Energy prices are trying to bounce this morning after 2 straight days of heavy selling leave the complex on the verge of a 2nd straight weekly decline. Financial influences from equity and currency markets seem to have kept their hold on energy trading this week, and with another FED meeting coming in 12 days it seems that pattern may hold for now.
It’s been a tough week for the Colonial pipeline with Line 3 shutting Wednesday due to a potential spill, and then its main gasoline line, line #1, shutting Thursday to investigate an integrity issue. The good news is both lines have resumed normal operations this morning with no impacts to regional supplies reported.

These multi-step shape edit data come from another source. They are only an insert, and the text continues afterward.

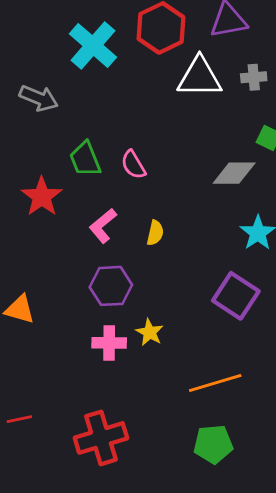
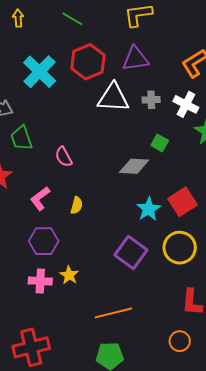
green trapezoid: (85, 159) -> (21, 138), moved

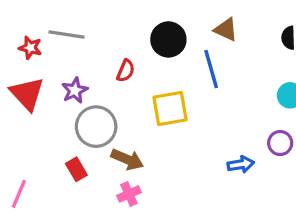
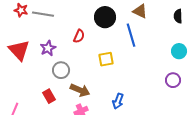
red star: (30, 48) -> (21, 10), moved
yellow square: (170, 108) -> (106, 59), size x0.7
gray circle: (96, 127) -> (61, 70), size x0.7
blue arrow: (241, 164) -> (118, 101), moved, turned 119

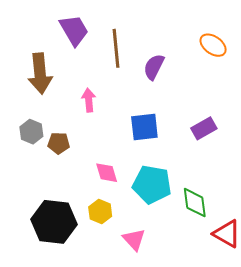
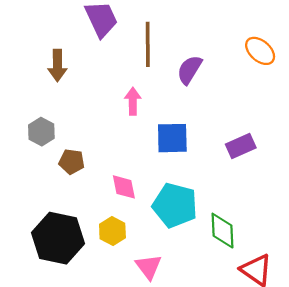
brown arrow: (40, 74) -> (57, 66), size x0.7
pink arrow: (89, 100) -> (133, 101), moved
brown pentagon: (59, 143) -> (72, 162), moved

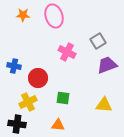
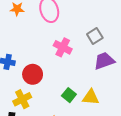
green square: (63, 98) -> (69, 95), moved, turned 32
yellow triangle: (104, 105) -> (91, 97), moved

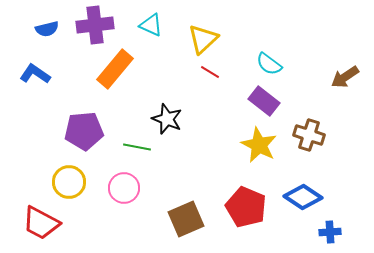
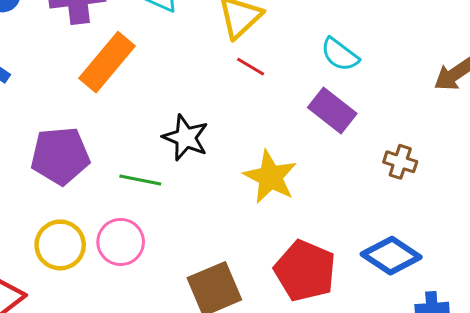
brown cross: (309, 135) -> (400, 162), size x0.7
yellow star: (259, 145) -> (270, 177), moved
yellow circle: (69, 182) -> (60, 245), moved

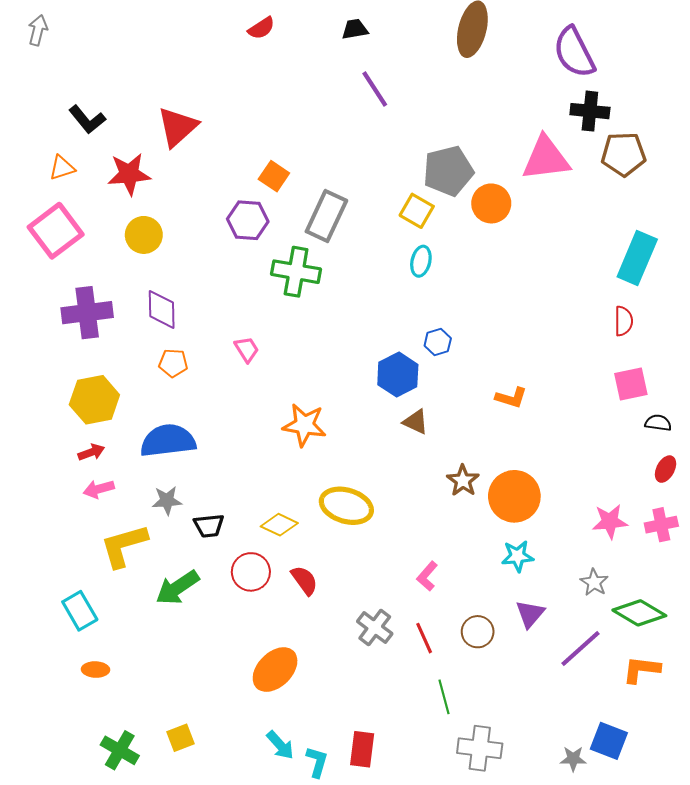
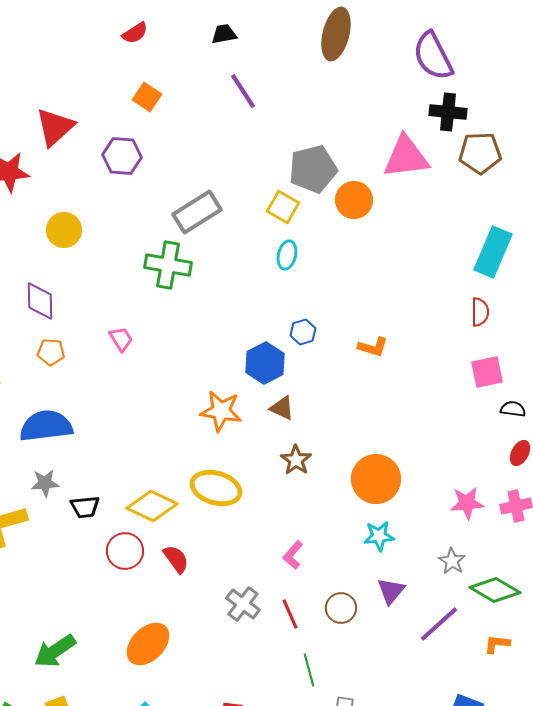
orange square: (274, 176) -> (147, 97), moved
gray rectangle: (326, 216) -> (197, 212), turned 33
purple hexagon: (248, 220) -> (122, 156), moved
yellow circle: (144, 235) -> (64, 230), moved
orange L-shape: (511, 398) -> (373, 347), moved
orange star: (304, 425) -> (221, 411), moved
brown star: (463, 481) -> (296, 460), moved
yellow diamond: (279, 525) -> (152, 506), size x1.4
green arrow: (177, 588) -> (55, 651), moved
orange L-shape: (641, 670) -> (497, 644), size x0.7

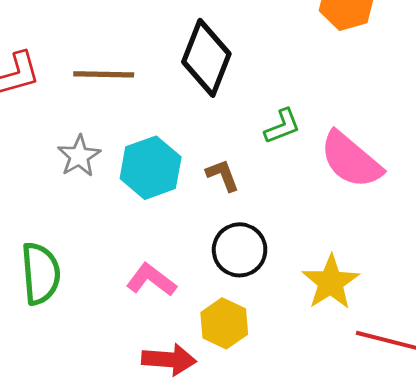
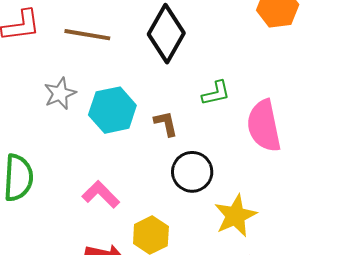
pink semicircle: (351, 160) -> (264, 126), turned 30
black circle: (240, 250) -> (192, 172), moved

If North Korea and the US can agree to meet after decades of avoiding one another, I guess it only makes sense that Big Oil and Big Ag do the same. The White House has scheduled another meeting Monday to try and get the two group to work on a reform plan for the RFS, which continues to put pressure on RIN values. There are competing proposals being floated around the halls of congress this week, with one of the bills called “The Growing Renewable Energy Through Existing and New Environmentally Responsible Fuels Act” or TGRETENERFA for short. Has a nice ring to it.
The February jobs report was a strong one, with 313,000 jobs added for the month, while both December and January estimates for job growth were revised higher. The initial reaction was positive for equity and energy markets, but could have the opposite effect if the news is seen as “too good” and encourages the FED to make more aggressive moves to keep the economy from overheating.